TASK OBJECTIVE
Only the lines from the first line of the records through the line containing "image displays no" belong in the answer. Copy them exactly.

━━━━━ DATASET ENTRIES ━━━━━

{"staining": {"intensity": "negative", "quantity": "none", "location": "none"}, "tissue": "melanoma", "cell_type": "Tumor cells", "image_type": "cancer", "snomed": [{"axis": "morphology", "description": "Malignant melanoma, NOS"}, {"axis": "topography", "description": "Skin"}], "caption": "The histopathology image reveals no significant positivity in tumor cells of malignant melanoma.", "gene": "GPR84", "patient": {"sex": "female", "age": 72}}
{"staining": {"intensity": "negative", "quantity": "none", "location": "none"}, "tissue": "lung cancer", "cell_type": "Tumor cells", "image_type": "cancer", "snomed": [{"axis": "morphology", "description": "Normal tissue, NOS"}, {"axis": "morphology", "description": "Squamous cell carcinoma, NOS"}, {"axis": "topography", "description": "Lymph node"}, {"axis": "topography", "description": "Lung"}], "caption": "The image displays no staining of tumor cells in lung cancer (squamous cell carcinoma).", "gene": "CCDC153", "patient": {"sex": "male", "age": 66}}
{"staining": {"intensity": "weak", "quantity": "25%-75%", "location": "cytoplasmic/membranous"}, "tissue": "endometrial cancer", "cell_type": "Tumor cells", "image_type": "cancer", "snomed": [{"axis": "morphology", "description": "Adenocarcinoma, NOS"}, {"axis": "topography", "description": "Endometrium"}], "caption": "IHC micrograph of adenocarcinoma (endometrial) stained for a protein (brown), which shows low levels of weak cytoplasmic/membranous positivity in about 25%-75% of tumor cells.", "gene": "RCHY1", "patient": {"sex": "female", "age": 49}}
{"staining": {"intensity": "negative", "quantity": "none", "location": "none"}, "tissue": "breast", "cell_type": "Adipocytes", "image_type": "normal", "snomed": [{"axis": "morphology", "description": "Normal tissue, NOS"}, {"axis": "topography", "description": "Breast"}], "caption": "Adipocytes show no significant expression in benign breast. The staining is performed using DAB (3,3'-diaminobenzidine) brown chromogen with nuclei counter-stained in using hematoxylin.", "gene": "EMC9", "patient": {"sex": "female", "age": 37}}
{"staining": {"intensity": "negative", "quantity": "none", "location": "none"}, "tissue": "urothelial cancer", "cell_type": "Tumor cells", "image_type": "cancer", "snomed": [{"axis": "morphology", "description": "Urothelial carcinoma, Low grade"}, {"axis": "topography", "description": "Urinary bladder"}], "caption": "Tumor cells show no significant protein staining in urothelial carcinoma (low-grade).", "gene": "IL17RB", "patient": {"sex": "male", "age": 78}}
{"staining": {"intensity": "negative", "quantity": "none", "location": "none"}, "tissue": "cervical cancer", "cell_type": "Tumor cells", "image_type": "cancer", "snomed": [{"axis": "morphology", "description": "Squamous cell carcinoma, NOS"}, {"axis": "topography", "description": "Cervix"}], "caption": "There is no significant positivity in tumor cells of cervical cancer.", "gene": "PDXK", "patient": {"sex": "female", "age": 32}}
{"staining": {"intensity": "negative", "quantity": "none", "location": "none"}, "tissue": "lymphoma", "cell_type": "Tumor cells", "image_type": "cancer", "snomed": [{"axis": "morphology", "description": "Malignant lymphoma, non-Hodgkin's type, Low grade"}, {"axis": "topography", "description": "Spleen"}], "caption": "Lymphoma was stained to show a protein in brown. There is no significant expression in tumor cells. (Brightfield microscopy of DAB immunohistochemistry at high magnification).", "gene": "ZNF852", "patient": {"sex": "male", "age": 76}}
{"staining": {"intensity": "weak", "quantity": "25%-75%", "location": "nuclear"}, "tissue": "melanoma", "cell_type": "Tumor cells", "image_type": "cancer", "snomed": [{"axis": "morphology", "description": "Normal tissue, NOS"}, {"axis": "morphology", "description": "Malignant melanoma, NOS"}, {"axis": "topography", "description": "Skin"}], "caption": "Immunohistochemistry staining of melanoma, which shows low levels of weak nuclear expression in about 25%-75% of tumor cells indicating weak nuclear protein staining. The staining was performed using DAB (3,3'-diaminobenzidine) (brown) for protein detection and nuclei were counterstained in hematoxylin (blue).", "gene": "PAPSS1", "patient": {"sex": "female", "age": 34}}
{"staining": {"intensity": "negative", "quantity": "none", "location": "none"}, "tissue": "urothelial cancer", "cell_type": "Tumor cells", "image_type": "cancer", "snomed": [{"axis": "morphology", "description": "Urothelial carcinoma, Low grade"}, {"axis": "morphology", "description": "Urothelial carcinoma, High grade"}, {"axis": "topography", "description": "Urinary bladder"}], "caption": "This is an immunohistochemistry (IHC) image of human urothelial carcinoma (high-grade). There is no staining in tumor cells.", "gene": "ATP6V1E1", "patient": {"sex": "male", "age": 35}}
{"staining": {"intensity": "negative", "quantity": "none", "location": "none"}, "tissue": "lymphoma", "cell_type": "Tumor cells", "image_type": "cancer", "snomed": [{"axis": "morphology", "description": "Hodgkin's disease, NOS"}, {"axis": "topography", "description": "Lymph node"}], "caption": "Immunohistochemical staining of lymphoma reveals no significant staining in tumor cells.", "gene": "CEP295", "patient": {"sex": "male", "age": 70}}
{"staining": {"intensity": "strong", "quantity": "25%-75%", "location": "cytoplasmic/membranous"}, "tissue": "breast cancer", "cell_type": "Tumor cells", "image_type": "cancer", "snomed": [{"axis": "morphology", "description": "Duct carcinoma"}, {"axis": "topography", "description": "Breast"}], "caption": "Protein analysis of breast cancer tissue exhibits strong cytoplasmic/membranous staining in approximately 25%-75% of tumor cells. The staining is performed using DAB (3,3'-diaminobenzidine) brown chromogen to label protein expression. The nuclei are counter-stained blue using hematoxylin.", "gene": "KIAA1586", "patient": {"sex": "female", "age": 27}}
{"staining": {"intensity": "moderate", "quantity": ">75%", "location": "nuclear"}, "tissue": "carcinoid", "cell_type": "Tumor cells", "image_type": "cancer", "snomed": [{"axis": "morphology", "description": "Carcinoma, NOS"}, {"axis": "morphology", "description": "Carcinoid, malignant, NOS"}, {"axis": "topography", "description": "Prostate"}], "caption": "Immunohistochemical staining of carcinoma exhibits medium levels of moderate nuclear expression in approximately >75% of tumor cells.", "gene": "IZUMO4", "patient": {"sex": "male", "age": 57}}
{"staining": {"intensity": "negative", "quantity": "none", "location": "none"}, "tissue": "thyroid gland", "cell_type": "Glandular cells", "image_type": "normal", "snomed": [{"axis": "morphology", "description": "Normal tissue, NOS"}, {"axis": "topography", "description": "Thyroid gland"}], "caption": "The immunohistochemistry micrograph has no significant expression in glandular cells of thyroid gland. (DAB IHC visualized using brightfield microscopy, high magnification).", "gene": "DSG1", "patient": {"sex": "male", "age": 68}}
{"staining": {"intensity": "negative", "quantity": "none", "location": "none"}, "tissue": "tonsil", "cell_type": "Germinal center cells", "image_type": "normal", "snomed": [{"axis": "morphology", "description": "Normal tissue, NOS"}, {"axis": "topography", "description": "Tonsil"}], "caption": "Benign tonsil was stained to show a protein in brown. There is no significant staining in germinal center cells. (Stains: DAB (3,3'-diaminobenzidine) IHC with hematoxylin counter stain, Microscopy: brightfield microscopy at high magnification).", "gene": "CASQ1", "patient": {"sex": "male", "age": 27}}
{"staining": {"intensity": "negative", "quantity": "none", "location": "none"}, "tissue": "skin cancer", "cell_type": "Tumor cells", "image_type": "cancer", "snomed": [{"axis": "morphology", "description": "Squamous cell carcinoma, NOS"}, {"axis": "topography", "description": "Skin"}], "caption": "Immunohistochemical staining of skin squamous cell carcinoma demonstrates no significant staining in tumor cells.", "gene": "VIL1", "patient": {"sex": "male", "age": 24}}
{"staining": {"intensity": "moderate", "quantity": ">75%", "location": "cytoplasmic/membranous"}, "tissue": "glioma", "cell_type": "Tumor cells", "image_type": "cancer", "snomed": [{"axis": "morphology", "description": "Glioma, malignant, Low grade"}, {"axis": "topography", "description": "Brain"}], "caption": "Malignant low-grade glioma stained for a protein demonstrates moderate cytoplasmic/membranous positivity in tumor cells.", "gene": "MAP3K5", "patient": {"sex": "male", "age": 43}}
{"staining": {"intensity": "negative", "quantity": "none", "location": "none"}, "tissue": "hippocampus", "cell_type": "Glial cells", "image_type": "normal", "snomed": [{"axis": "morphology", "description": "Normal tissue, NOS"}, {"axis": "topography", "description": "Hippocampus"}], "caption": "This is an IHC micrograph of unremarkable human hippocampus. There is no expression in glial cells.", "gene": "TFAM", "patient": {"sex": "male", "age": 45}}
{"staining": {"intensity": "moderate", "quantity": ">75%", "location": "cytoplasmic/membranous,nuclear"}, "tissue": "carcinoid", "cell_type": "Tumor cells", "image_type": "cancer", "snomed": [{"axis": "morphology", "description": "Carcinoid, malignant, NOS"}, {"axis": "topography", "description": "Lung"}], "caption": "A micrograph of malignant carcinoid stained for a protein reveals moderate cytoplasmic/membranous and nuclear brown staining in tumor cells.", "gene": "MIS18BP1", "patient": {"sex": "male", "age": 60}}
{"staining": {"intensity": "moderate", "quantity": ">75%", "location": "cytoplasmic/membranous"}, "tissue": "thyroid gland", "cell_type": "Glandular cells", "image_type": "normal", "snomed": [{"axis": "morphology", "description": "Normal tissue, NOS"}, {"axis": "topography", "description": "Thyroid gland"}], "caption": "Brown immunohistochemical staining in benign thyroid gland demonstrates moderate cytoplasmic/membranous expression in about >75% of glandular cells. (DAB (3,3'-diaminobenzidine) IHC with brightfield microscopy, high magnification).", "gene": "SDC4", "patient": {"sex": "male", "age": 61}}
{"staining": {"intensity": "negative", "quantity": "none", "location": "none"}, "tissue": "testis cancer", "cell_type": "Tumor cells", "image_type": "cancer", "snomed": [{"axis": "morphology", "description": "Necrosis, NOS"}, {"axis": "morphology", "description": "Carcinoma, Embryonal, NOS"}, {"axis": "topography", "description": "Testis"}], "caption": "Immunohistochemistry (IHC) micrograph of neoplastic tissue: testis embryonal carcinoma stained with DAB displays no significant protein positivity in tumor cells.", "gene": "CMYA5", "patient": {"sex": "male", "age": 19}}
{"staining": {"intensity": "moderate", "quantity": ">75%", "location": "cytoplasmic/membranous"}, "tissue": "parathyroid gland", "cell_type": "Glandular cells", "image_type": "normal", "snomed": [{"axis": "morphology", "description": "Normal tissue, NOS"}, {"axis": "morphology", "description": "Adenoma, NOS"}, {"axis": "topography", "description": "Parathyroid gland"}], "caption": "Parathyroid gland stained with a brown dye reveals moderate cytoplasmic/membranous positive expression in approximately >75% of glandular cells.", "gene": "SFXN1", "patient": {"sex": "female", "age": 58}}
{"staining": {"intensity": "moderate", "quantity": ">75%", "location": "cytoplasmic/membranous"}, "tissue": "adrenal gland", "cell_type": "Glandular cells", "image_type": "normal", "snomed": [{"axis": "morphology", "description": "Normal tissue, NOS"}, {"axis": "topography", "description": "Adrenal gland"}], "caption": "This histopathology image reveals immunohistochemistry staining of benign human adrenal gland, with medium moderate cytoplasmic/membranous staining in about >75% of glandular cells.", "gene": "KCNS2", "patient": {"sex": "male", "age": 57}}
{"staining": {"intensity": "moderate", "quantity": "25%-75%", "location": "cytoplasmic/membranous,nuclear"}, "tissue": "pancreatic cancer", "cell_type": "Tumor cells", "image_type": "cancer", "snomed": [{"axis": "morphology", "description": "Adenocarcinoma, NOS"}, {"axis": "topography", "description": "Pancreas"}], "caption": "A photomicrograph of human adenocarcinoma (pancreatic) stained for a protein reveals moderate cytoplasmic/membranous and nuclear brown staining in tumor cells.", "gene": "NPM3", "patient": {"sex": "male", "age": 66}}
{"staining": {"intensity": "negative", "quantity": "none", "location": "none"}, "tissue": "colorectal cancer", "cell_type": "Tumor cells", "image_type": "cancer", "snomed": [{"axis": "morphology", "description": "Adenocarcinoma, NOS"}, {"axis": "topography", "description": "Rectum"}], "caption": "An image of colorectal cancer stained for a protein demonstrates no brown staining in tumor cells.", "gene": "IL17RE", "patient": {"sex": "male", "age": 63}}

━━━━━

TASK OUTPUT
{"staining": {"intensity": "negative", "quantity": "none", "location": "none"}, "tissue": "melanoma", "cell_type": "Tumor cells", "image_type": "cancer", "snomed": [{"axis": "morphology", "description": "Malignant melanoma, NOS"}, {"axis": "topography", "description": "Skin"}], "caption": "The histopathology image reveals no significant positivity in tumor cells of malignant melanoma.", "gene": "GPR84", "patient": {"sex": "female", "age": 72}}
{"staining": {"intensity": "negative", "quantity": "none", "location": "none"}, "tissue": "lung cancer", "cell_type": "Tumor cells", "image_type": "cancer", "snomed": [{"axis": "morphology", "description": "Normal tissue, NOS"}, {"axis": "morphology", "description": "Squamous cell carcinoma, NOS"}, {"axis": "topography", "description": "Lymph node"}, {"axis": "topography", "description": "Lung"}], "caption": "The image displays no staining of tumor cells in lung cancer (squamous cell carcinoma).", "gene": "CCDC153", "patient": {"sex": "male", "age": 66}}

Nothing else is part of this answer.